Much has been said of these things and hindsight is easy but in my life journey through increasingly flatter earth, I appreciate the power of knowledge even more. From Google Maps that tell us traffic situations that help us plan our routes; to statistics that help us predict the future; to mystics that help us to trace our lives in the stars; to mentors that have walked further along the road our feet have embraced, knowing the future gives us some assurance in an uncertain world. One to which we are anchored when the carrot seed does not germinate despite our best efforts; or when even those closest to us do not understand our innermost convictions.
I have often wondered about faith and conviction. Are they merely our thoughts seeking validation or the voice of our soul seeking harmony? Is the future a place we can only describe from the lens of the past or a destination to which our conviction will eventually take us?
I can relate to doubt that blooms in the day and lingers into the dread of the night while we weed and water but nothing shows. That creeping doubt that contends with everything we know and everything we think we know; that creeping doubt that is watered by the words and the advice of others who do not see the things that we see; that creeping doubt that awakens past failures from the crypt to haunt us and reminds us that we are not infallible. The many what-ifs that threaten to pull down our greatest resolves.

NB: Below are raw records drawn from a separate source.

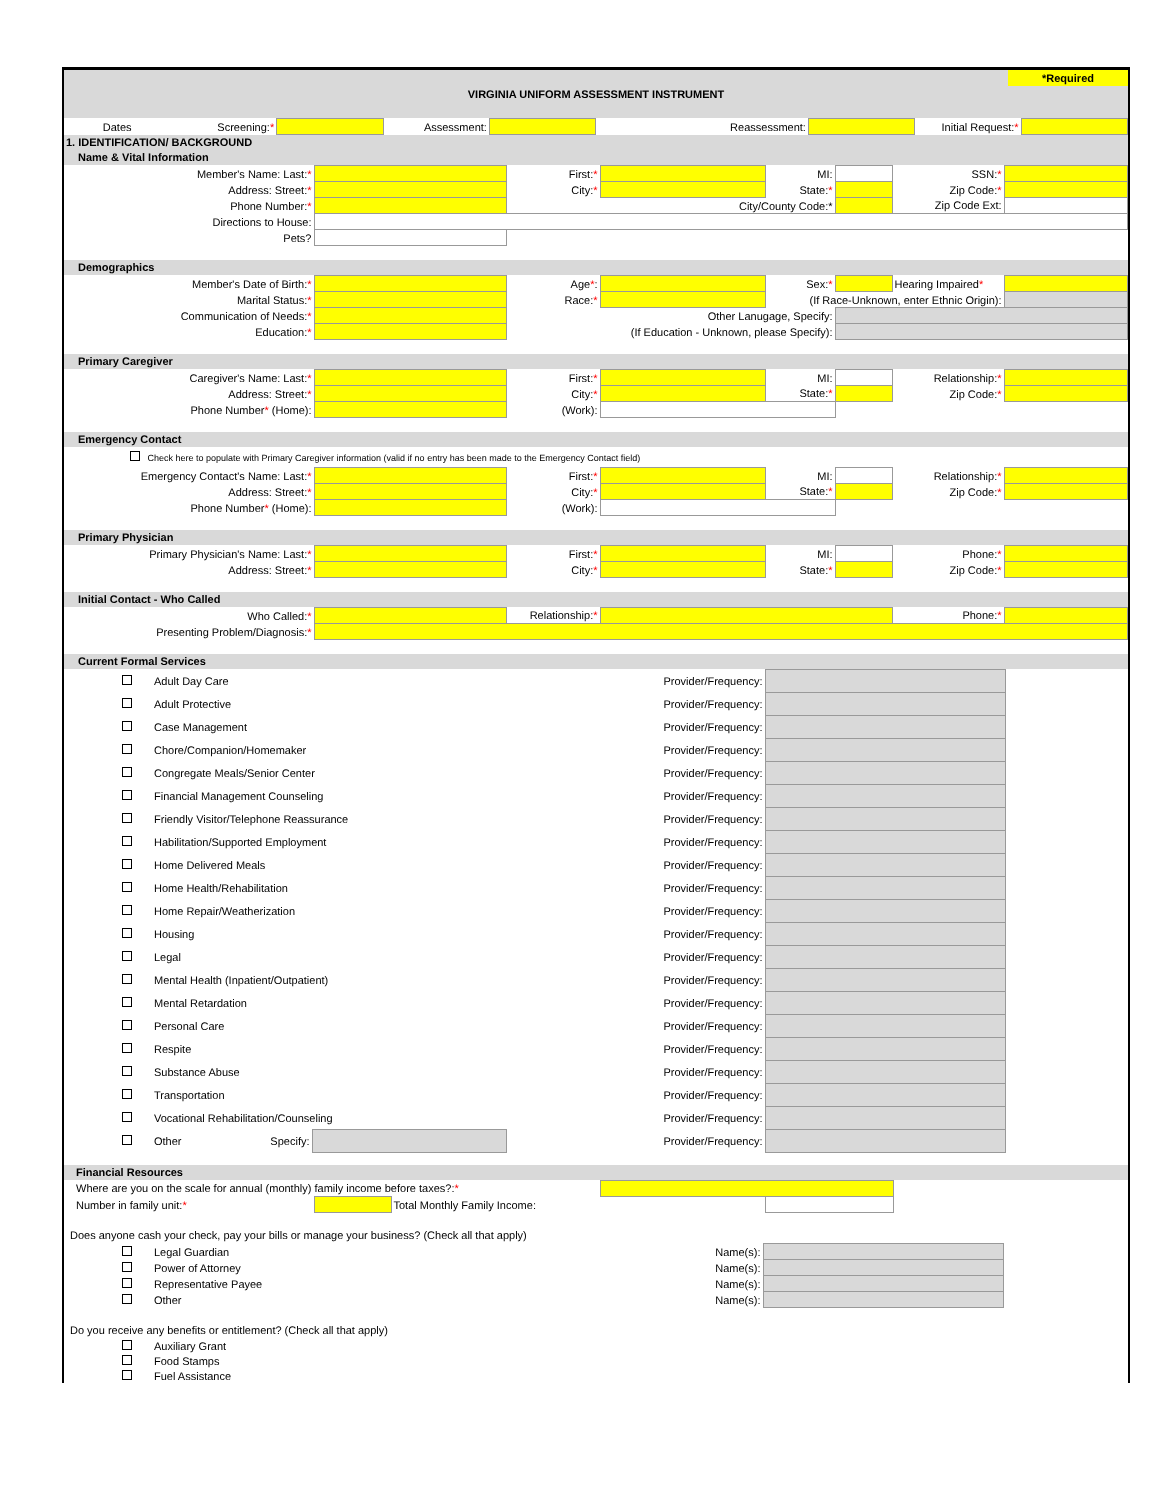VIRGINIA UNIFORM ASSESSMENT INSTRUMENT
*Required
| Dates | Screening: * | | Assessment: | | Reassessment: | | Initial Request: * | |
1. IDENTIFICATION/ BACKGROUND
Name & Vital Information
| Member's Name: Last: * | | First: * | | MI: | | SSN: * | |
| Address: Street: * | | City: * | | State: * | | Zip Code: * | |
| Phone Number: * | | City/County Code:* | | | | Zip Code Ext: | |
| Directions to House: | | | | | | | |
| Pets? | | | | | | | |
Demographics
| Member's Date of Birth: * | | Age * : | | Sex: * | | Hearing Impaired * | |
| Marital Status: * | | Race: * | | (If Race-Unknown, enter Ethnic Origin): | | | |
| Communication of Needs: * | | Other Lanugage, Specify: | | | | | |
| Education: * | | (If Education - Unknown, please Specify): | | | | | |
Primary Caregiver
| Caregiver's Name: Last: * | | First: * | | MI: | | Relationship: * | |
| Address: Street: * | | City: * | | State: * | | Zip Code: * | |
| Phone Number * (Home): | | (Work): | | | | | |
Emergency Contact
Check here to populate with Primary Caregiver information (valid if no entry has been made to the Emergency Contact field)
| Emergency Contact's Name: Last: * | | First: * | | MI: | | Relationship: * | |
| Address: Street: * | | City: * | | State: * | | Zip Code: * | |
| Phone Number * (Home): | | (Work): | | | | | |
Primary Physician
| Primary Physician's Name: Last: * | | First: * | | MI: | | Phone: * | |
| Address: Street: * | | City: * | | State: * | | Zip Code: * | |
Initial Contact - Who Called
| Who Called: * | | Relationship: * | | Phone: * | |
| Presenting Problem/Diagnosis: * | | | | | |
Current Formal Services
| | Adult Day Care | | Provider/Frequency: | | |
| | Adult Protective | | Provider/Frequency: | | |
| | Case Management | | Provider/Frequency: | | |
| | Chore/Companion/Homemaker | | Provider/Frequency: | | |
| | Congregate Meals/Senior Center | | Provider/Frequency: | | |
| | Financial Management Counseling | | Provider/Frequency: | | |
| | Friendly Visitor/Telephone Reassurance | | Provider/Frequency: | | |
| | Habilitation/Supported Employment | | Provider/Frequency: | | |
| | Home Delivered Meals | | Provider/Frequency: | | |
| | Home Health/Rehabilitation | | Provider/Frequency: | | |
| | Home Repair/Weatherization | | Provider/Frequency: | | |
| | Housing | | Provider/Frequency: | | |
| | Legal | | Provider/Frequency: | | |
| | Mental Health (Inpatient/Outpatient) | | Provider/Frequency: | | |
| | Mental Retardation | | Provider/Frequency: | | |
| | Personal Care | | Provider/Frequency: | | |
| | Respite | | Provider/Frequency: | | |
| | Substance Abuse | | Provider/Frequency: | | |
| | Transportation | | Provider/Frequency: | | |
| | Vocational Rehabilitation/Counseling | | Provider/Frequency: | | |
| | Other Specify: | | Provider/Frequency: | | |
Financial Resources
| Where are you on the scale for annual (monthly) family income before taxes?: * | | | | | |
| Number in family unit: * | | Total Monthly Family Income: | | | |
Does anyone cash your check, pay your bills or manage your business? (Check all that apply)
| | Legal Guardian Name(s): | | |
| | Power of Attorney Name(s): | | |
| | Representative Payee Name(s): | | |
| | Other Name(s): | | |
Do you receive any benefits or entitlement? (Check all that apply)
| | Auxiliary Grant |
| | Food Stamps |
| | Fuel Assistance |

Contrarily, I know these too — like where my path leads in this journey of actualization. I know that I will be celebrated for these stories, and I know the love that lights up my soul. I know the voice of my passion. I know where the wind blows.
Whether tomorrow will find me waiting, I can’t tell.
Still, every day, I am reminded by death and thoughts of it to weed and water just like the little boy and listen to my heart. With each drop that falls and each drink this thirsty earth takes from my giving hand, every day brings me closer to that moment in the past when I knew my carrot seed would grow.
Pray tell.
What is your seed? What do you know? And where does your path lead?